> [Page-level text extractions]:
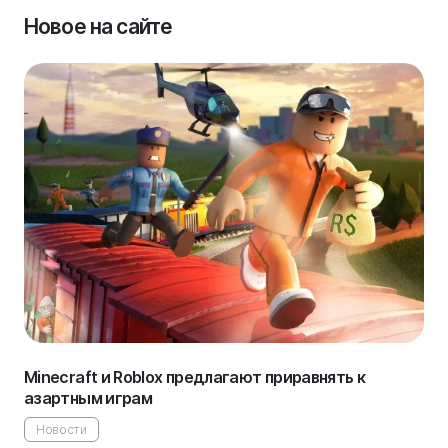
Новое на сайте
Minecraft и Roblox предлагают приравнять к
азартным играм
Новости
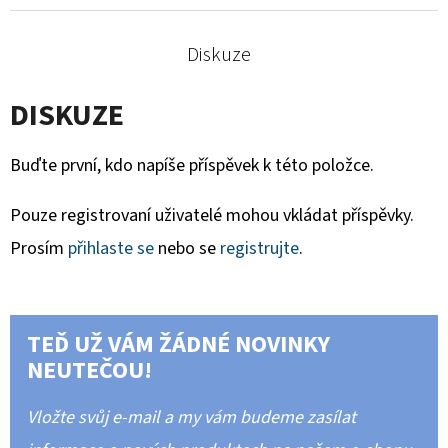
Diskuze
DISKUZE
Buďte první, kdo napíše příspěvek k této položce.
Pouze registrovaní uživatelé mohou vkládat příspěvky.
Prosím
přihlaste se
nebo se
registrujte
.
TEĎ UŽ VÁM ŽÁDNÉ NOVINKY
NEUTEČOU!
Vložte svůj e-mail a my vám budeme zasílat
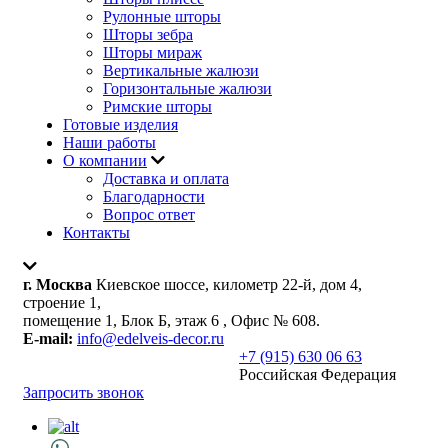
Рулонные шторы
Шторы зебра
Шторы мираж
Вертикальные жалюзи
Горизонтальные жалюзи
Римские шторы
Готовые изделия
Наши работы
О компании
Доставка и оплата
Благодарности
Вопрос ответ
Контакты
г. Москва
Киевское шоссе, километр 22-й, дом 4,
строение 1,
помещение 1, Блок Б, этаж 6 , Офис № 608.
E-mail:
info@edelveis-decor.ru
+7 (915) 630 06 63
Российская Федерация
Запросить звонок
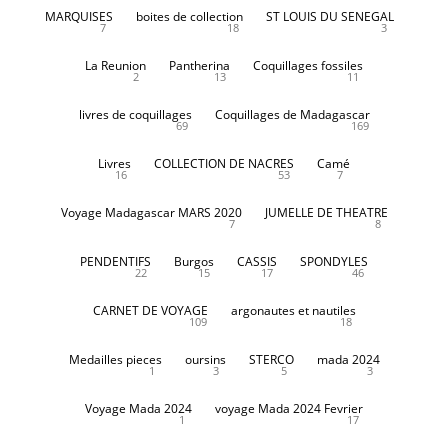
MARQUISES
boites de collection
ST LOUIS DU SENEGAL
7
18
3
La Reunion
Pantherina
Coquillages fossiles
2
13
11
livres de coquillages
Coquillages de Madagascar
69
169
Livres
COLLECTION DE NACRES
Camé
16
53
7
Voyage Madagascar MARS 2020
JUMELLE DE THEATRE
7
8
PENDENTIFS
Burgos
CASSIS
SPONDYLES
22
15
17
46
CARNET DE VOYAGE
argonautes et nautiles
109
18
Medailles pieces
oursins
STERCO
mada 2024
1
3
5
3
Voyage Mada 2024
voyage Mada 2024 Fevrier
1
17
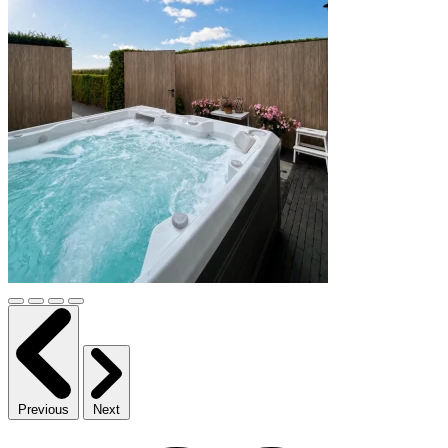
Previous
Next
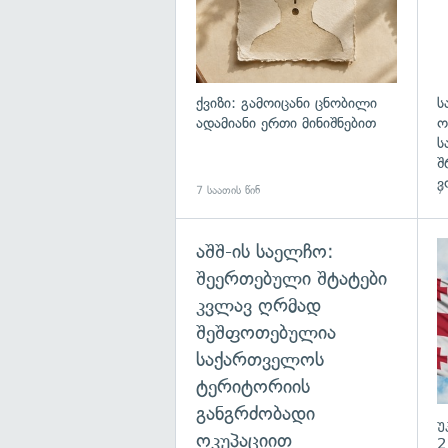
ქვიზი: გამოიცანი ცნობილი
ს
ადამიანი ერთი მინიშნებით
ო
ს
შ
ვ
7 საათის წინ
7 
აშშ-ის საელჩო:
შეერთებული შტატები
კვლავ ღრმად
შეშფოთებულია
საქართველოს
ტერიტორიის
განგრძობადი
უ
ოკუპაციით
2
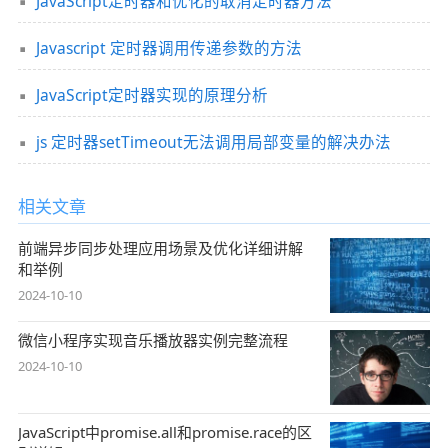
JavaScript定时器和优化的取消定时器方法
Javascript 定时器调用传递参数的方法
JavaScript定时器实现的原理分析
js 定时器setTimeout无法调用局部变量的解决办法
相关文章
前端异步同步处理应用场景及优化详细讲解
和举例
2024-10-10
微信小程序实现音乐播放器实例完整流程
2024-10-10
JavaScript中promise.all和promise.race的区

> [Work order]:
Produce a word-for-word copy of the records, omitting all images.

> [Answer box]:
Новое на сайте
Minecraft и Roblox предлагают приравнять к
азартным играм
Новости
Diskuze
DISKUZE
Buďte první, kdo napíše příspěvek k této položce.
Pouze registrovaní uživatelé mohou vkládat příspěvky.
Prosím
přihlaste se
nebo se
registrujte
.
TEĎ UŽ VÁM ŽÁDNÉ NOVINKY
NEUTEČOU!
Vložte svůj e-mail a my vám budeme zasílat
Рулонные шторы
Шторы зебра
Шторы мираж
Вертикальные жалюзи
Горизонтальные жалюзи
Римские шторы
Готовые изделия
Наши работы
О компании
Доставка и оплата
Благодарности
Вопрос ответ
Контакты
г. Москва
Киевское шоссе, километр 22-й, дом 4,
строение 1,
помещение 1, Блок Б, этаж 6 , Офис № 608.
E-mail:
info@edelveis-decor.ru
+7 (915) 630 06 63
Российская Федерация
Запросить звонок
MARQUISES
boites de collection
ST LOUIS DU SENEGAL
7
18
3
La Reunion
Pantherina
Coquillages fossiles
2
13
11
livres de coquillages
Coquillages de Madagascar
69
169
Livres
COLLECTION DE NACRES
Camé
16
53
7
Voyage Madagascar MARS 2020
JUMELLE DE THEATRE
7
8
PENDENTIFS
Burgos
CASSIS
SPONDYLES
22
15
17
46
CARNET DE VOYAGE
argonautes et nautiles
109
18
Medailles pieces
oursins
STERCO
mada 2024
1
3
5
3
Voyage Mada 2024
voyage Mada 2024 Fevrier
1
17
Previous
Next
ქვიზი: გამოიცანი ცნობილი
ს
ადამიანი ერთი მინიშნებით
ო
ს
შ
ვ
7 საათის წინ
7 
აშშ-ის საელჩო:
შეერთებული შტატები
კვლავ ღრმად
შეშფოთებულია
საქართველოს
ტერიტორიის
განგრძობადი
უ
ოკუპაციით
2
JavaScript定时器和优化的取消定时器方法
Javascript 定时器调用传递参数的方法
JavaScript定时器实现的原理分析
js 定时器setTimeout无法调用局部变量的解决办法
相关文章
前端异步同步处理应用场景及优化详细讲解
和举例
2024-10-10
微信小程序实现音乐播放器实例完整流程
2024-10-10
JavaScript中promise.all和promise.race的区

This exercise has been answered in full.